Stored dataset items
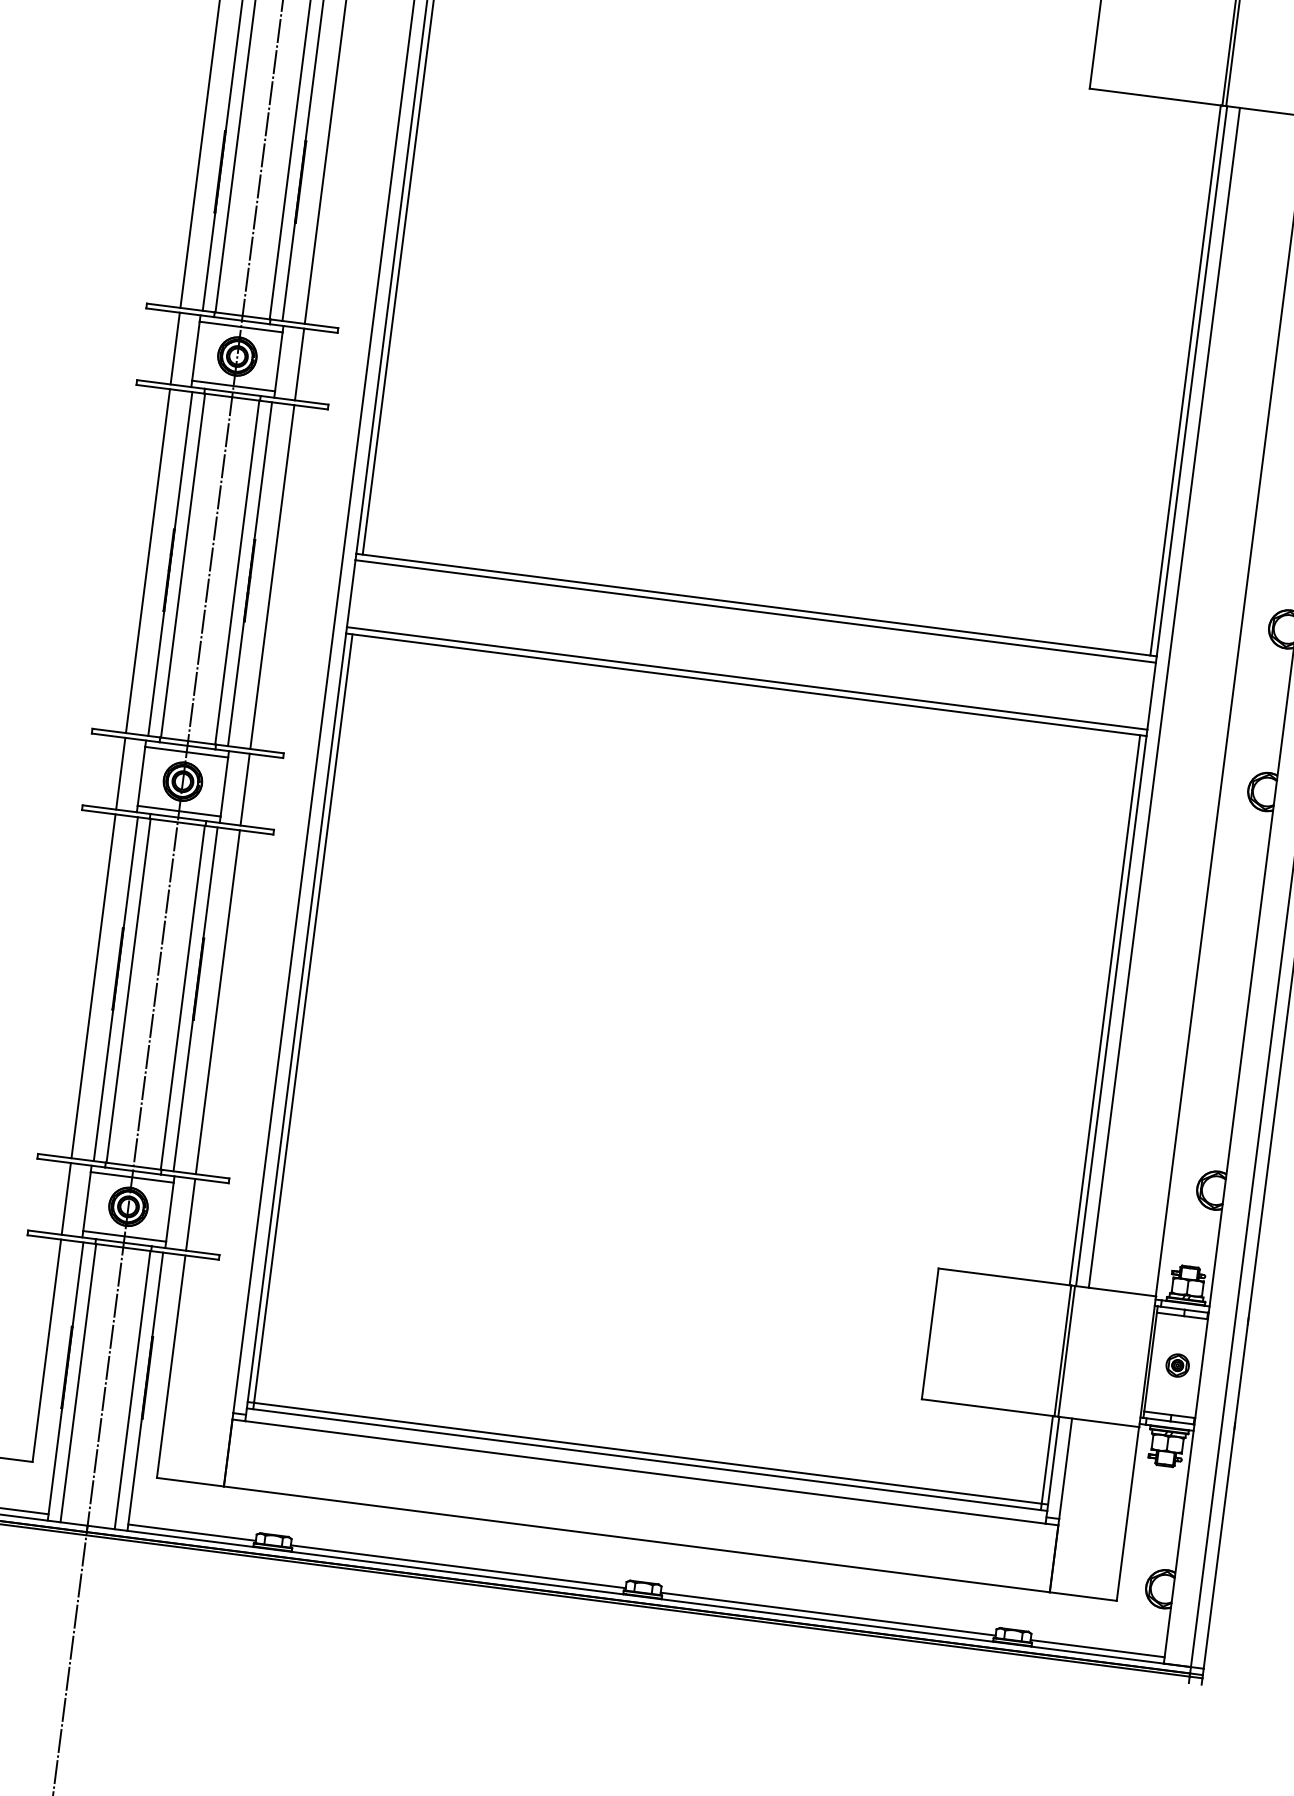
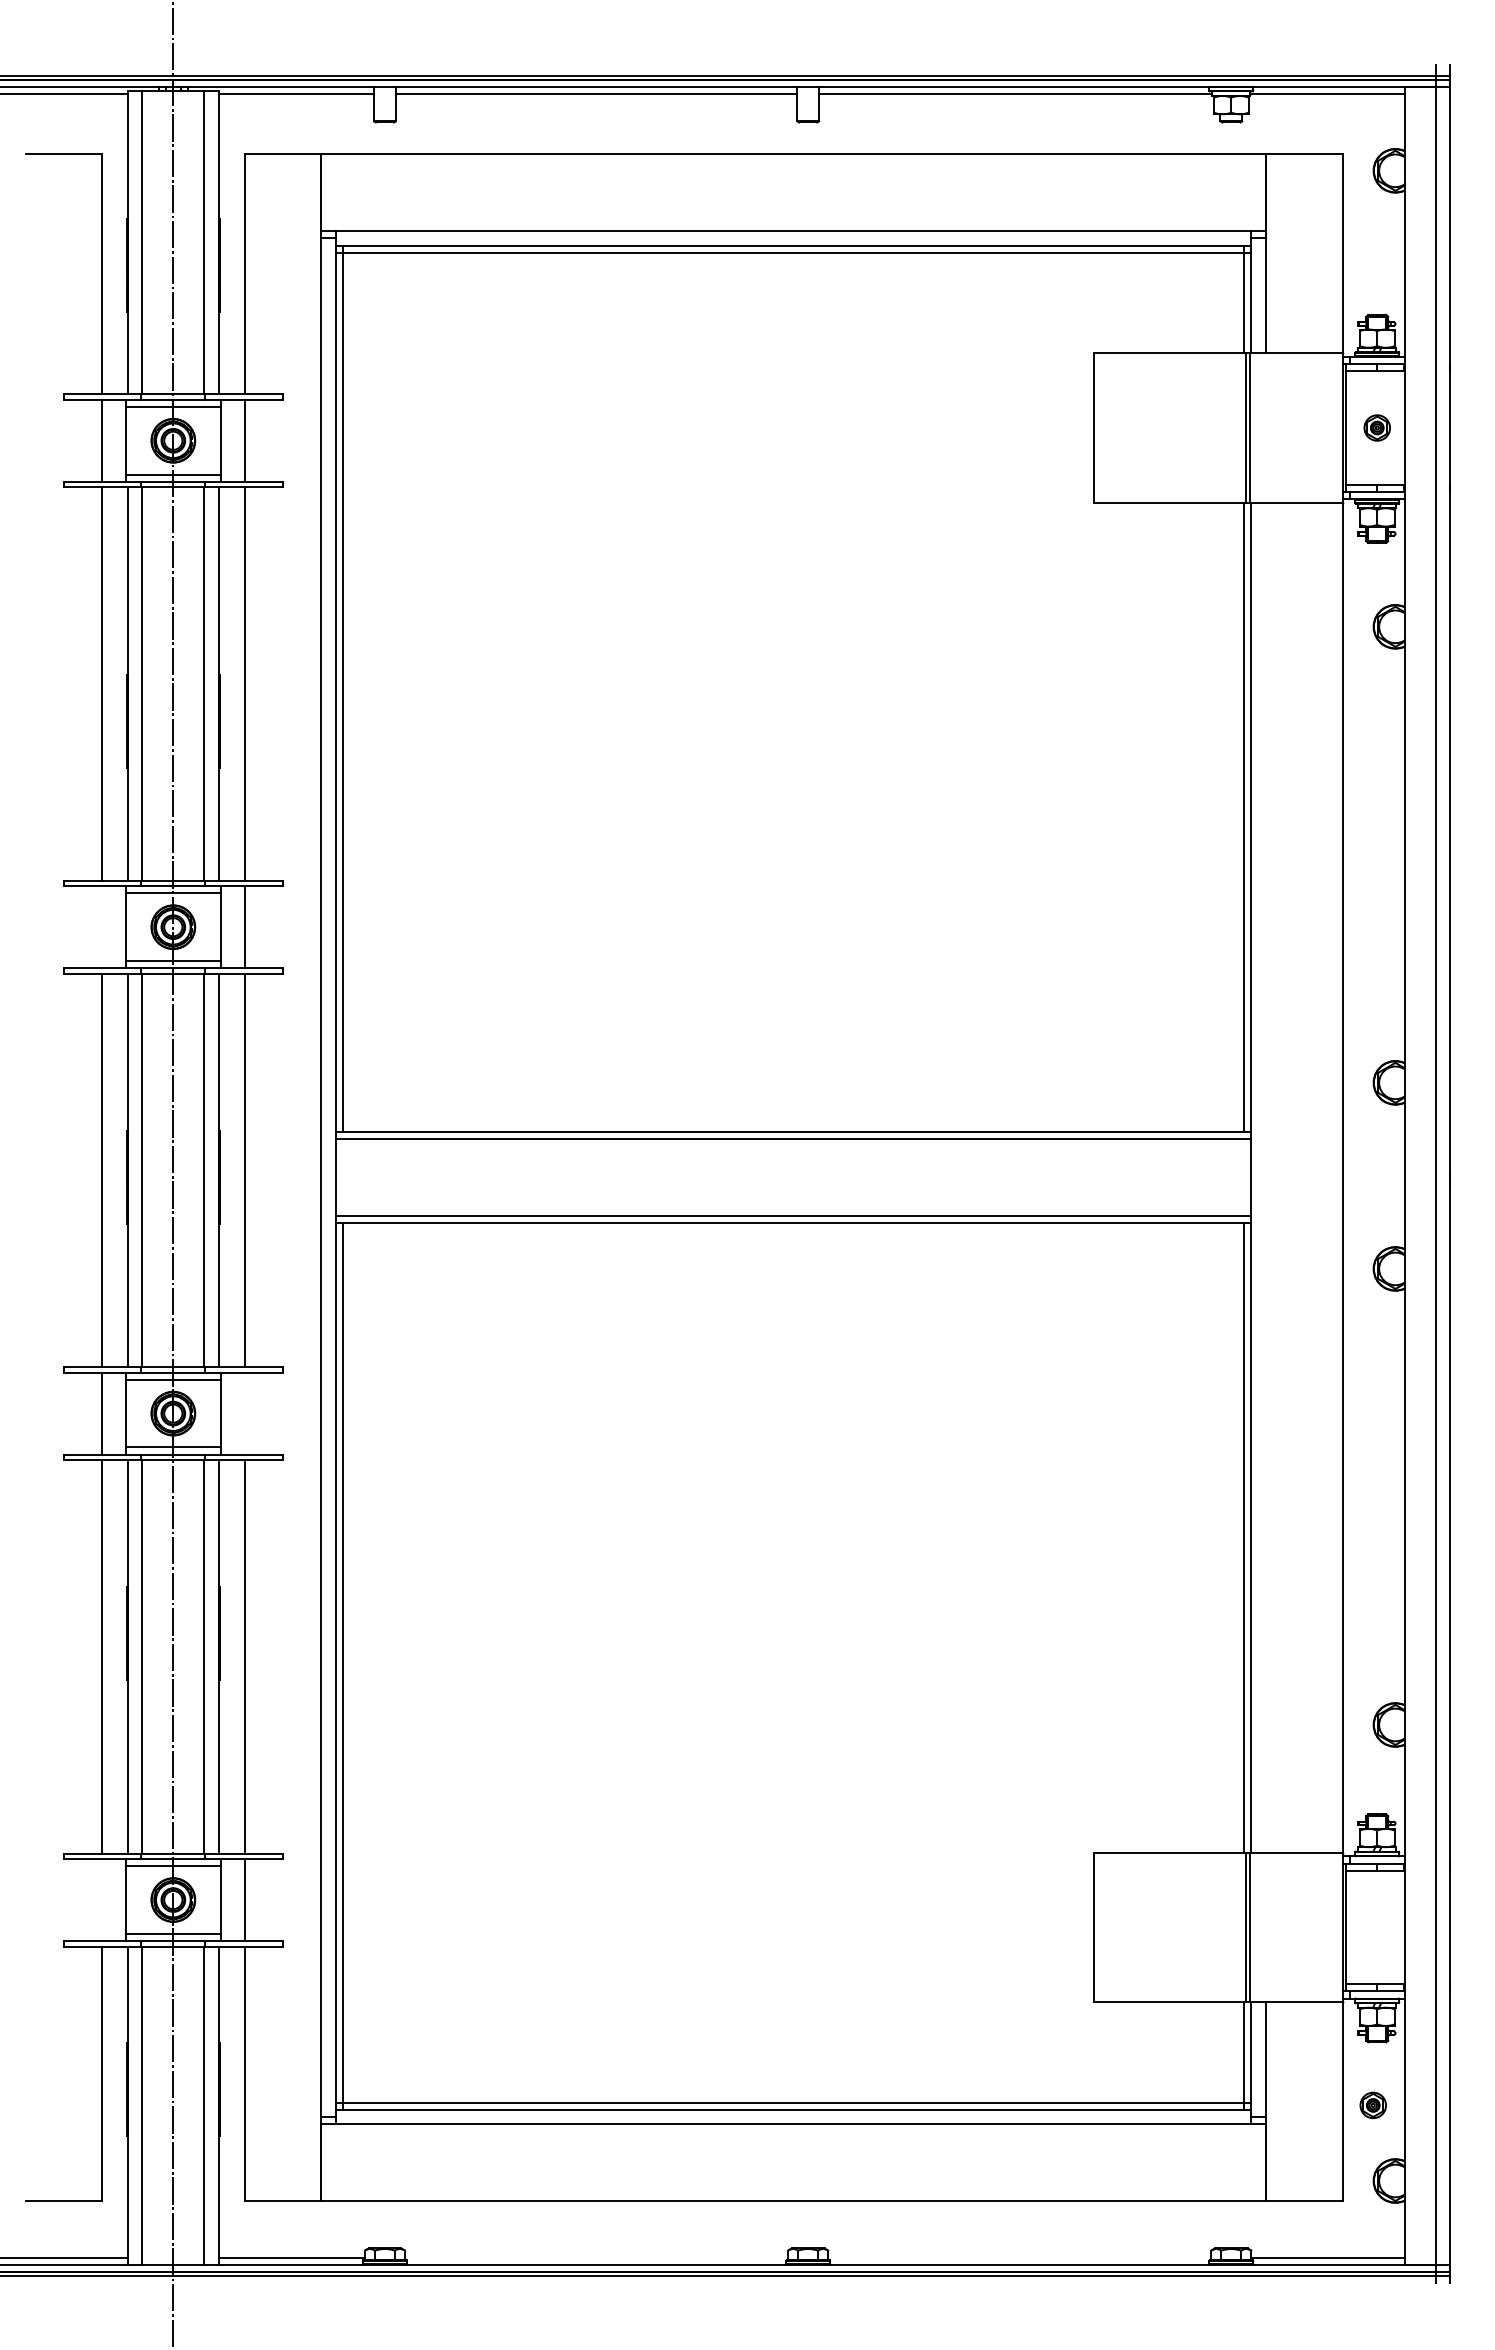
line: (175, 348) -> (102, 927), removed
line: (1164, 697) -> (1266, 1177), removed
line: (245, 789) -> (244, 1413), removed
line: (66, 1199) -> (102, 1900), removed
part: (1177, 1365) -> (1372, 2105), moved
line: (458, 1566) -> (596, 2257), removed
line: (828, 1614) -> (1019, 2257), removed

» **WHAT TO DO**: Return all of the entries exactly as written, but drop any pictures they hold.

» **TASK OUTPUT**:
line: (175, 348) -> (102, 927), removed
line: (1164, 697) -> (1266, 1177), removed
line: (245, 789) -> (244, 1413), removed
line: (66, 1199) -> (102, 1900), removed
part: (1177, 1365) -> (1372, 2105), moved
line: (458, 1566) -> (596, 2257), removed
line: (828, 1614) -> (1019, 2257), removed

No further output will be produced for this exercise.